The GMA previously stated that it aims for the Gautrain to move more than 100 000 passengers a day by 2016.
This, however, may turn out to be easier said than done, as ridership behaviour has not been what the Gauteng province anticipated during the planning phase of the rapid rail system, linking Pretoria, Johannesburg and OR Tambo International Airport.
When the Gauteng province project team initially predicted the possible points of departure and arrival of Gautrain passengers – with these models also evaluated by the University of Leeds, in the UK – it was anticipated that the average ride length would be around 30 km, notes Van der Merwe.
The reality is that it is closer to 50 km.
Van der Merwe says this means the Gautrain is able to carry fewer passengers than original planning indicated, as seat churn is limited.
However, a longer ride does mean more reve- nue from a single passenger.
“The reality is that trip lengths do not match our planning.”
Another discrepancy between initial planning on the project and reality is that Midrand station, halfway between Pretoria and Johannesburg, is yet to turn into a destination station.

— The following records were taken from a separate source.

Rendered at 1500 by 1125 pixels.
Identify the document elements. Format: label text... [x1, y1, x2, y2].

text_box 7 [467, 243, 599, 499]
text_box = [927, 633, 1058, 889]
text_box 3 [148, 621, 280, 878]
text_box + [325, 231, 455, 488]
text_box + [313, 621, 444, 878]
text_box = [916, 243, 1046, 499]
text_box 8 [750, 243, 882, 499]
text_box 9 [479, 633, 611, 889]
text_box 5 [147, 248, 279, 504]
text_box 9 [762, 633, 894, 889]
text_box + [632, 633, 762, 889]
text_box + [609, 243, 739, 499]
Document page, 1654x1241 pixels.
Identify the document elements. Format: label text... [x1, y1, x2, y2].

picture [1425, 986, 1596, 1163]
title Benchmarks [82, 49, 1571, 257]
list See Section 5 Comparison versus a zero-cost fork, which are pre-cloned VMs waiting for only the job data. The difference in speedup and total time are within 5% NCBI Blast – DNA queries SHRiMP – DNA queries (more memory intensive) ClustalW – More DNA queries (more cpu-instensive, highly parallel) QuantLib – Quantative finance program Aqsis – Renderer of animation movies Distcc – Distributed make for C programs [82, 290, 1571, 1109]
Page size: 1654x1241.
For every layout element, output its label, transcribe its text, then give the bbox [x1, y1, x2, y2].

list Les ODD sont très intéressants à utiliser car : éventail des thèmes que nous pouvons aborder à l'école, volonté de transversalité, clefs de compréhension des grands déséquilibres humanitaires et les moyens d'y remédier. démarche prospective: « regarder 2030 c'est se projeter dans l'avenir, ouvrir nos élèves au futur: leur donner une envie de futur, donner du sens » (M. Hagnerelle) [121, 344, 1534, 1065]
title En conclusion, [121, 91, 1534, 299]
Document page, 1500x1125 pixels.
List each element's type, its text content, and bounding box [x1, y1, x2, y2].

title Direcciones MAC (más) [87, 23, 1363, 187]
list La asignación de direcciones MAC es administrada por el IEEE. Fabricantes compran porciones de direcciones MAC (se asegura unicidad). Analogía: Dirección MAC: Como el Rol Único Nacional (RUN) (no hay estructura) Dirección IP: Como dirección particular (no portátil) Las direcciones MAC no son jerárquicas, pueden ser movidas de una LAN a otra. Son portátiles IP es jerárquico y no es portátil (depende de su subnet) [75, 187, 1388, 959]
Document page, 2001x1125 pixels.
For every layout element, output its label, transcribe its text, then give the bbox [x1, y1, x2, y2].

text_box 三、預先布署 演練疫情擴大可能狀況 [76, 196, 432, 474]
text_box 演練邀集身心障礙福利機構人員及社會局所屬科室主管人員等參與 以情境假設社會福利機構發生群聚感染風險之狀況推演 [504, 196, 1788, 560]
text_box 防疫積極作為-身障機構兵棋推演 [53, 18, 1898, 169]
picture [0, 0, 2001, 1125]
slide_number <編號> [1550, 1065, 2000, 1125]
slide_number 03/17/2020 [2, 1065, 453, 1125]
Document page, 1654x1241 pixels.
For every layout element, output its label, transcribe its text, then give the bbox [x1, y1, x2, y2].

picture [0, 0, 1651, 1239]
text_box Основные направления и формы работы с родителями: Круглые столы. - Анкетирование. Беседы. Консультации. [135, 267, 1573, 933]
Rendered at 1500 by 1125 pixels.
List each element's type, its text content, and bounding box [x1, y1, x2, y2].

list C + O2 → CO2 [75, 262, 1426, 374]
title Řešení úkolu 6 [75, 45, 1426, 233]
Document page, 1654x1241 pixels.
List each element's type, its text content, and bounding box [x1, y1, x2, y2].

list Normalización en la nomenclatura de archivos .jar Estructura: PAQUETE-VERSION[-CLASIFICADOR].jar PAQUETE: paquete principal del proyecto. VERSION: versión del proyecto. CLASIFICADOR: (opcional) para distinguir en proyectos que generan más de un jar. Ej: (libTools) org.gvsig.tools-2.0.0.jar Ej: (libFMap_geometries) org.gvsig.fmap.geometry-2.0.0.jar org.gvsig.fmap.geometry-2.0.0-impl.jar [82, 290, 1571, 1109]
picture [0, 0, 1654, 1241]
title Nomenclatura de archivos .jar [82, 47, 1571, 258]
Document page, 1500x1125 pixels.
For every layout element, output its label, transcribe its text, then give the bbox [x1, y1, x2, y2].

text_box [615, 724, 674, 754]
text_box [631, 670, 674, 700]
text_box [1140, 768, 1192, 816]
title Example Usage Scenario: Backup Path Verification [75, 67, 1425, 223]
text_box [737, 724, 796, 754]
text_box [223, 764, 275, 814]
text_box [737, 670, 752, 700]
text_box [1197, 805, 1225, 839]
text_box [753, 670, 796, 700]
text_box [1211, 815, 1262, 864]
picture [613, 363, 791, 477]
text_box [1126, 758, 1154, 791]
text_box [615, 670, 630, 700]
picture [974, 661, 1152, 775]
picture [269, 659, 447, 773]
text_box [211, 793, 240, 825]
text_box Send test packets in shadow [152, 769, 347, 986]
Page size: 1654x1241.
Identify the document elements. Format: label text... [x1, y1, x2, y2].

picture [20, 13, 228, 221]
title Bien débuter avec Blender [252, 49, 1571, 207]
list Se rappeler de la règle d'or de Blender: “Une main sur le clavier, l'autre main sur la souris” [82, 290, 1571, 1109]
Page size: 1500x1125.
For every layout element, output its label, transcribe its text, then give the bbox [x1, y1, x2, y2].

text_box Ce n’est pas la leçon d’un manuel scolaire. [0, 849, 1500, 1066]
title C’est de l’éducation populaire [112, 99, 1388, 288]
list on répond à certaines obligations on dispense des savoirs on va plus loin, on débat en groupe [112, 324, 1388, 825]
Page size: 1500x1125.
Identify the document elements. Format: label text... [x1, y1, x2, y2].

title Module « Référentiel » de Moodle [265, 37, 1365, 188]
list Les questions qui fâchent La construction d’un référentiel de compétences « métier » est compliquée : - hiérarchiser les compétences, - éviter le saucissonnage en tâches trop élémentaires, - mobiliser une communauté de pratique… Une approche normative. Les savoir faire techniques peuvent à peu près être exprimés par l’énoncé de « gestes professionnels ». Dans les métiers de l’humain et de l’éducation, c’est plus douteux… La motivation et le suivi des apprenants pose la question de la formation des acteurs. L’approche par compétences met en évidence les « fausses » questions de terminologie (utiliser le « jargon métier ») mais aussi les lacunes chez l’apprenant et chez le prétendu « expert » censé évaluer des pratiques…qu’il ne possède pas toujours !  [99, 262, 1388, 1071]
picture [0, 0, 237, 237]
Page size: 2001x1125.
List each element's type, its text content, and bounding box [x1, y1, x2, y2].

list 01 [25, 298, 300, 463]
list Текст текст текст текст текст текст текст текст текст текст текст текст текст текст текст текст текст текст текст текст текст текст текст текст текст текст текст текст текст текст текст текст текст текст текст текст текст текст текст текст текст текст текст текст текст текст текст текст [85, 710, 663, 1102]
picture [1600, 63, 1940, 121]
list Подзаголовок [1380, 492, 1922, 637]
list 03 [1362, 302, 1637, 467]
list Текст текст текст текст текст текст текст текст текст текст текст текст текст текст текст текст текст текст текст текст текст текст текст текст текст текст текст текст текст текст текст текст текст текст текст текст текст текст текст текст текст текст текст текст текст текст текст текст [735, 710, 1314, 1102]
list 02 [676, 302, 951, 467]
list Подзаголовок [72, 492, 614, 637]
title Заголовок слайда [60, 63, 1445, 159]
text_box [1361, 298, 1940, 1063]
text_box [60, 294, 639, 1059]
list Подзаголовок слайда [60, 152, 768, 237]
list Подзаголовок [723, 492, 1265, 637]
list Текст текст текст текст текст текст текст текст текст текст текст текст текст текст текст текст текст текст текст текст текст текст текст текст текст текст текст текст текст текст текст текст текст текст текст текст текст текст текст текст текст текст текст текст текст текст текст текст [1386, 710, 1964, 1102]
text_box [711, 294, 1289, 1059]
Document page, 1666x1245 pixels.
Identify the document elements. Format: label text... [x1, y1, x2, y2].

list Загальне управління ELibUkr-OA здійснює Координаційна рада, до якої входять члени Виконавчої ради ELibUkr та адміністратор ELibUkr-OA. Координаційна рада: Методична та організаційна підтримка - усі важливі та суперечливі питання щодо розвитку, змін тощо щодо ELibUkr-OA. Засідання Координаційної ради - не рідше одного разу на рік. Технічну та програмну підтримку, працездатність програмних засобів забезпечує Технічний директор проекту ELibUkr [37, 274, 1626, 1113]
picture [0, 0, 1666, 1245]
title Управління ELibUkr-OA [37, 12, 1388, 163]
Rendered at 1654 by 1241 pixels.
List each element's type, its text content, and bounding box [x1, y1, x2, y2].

Old Mutual Property Investment’s multibillion-rand mixed-use development in Midrand, Zonk’izizwe, planned for next door to the Gautrain station, is yet to materialise.
Longer passenger trips have seen the Gautrain short of capacity during the morning and afternoon peaks, says Van der Merwe.
This means the Bombela Operating Company (BOC), which operates the Gautrain, has already been forced to introduce additional capacity during these peak periods by increas- ing train lengths from four cars to eight on almost 50% of the trains.
BOC may increase capacity further by increasing the coach numbers on more trains, and by reducing the headway between trains from the current 12 minutes during peaks, thereby running more trains every hour.
“Our contract with BOC says peak-hour headway has to be 10 minutes by 2015, but this can happen earlier,” says Van der Merwe. “The concession agreement between government and BOC has formulas that determine that capacity has to be increased when demand exceeds supply by a certain percentage.”
Does the first trigger lie in the start of tolling on Gauteng’s highways later this year?
Van der Merwe anticipates that this move could add 5 000 to 7 000 daily passengers to the Gautrain system.
“During the toll protests in 2012, we carried 45 000 train passengers a day.”
Van der Merwe says he is happy with the general performance of the Gautrain. However, he would like to see more people use the rapid rail link during off-peak periods. He would also like to see increased use of public transport in general. The Gautrain and bus rapid transit systems could also improve planning and share more passengers, he suggests.
The Gautrain is a public–private partnership between the Gauteng government and the South African-Canadian-French BOC.